Task ::
Scan the data for lines with "GRDF" and report the count by itself.
[Start of section]
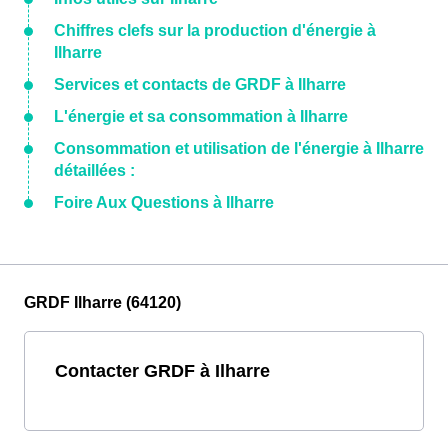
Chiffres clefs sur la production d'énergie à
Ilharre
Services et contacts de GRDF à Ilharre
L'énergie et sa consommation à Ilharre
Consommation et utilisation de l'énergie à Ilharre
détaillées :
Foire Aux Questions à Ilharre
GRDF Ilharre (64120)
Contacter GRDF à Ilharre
[End of section]
[Start of section]
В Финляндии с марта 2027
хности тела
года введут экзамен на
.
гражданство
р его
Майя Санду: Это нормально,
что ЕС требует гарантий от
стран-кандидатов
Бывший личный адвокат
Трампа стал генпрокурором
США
[End of section]
[Start of section]
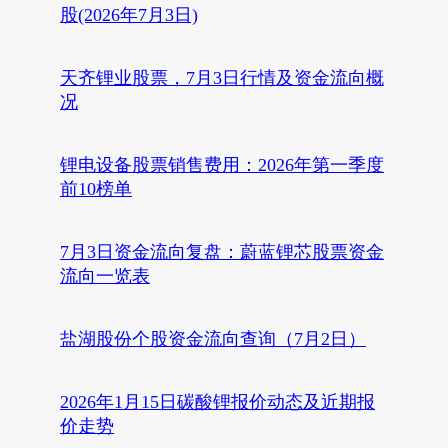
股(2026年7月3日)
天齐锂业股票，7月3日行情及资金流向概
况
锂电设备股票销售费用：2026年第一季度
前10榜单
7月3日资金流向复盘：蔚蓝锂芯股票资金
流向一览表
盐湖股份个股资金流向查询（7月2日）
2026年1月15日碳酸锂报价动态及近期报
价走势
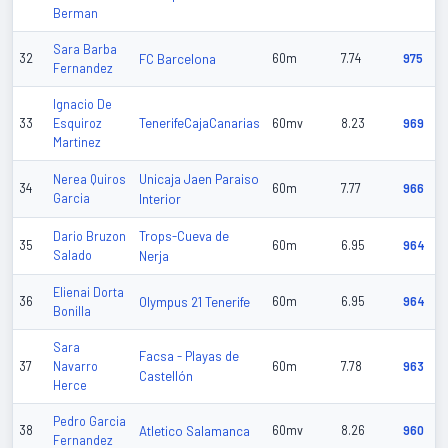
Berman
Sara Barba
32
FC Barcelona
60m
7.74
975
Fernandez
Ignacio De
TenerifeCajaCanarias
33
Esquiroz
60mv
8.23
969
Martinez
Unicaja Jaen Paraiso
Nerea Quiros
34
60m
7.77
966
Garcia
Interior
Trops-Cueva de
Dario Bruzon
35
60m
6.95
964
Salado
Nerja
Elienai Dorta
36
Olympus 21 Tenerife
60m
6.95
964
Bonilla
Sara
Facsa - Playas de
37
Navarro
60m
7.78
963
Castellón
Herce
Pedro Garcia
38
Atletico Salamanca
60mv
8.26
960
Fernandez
[End of section]
Output for this task ::
3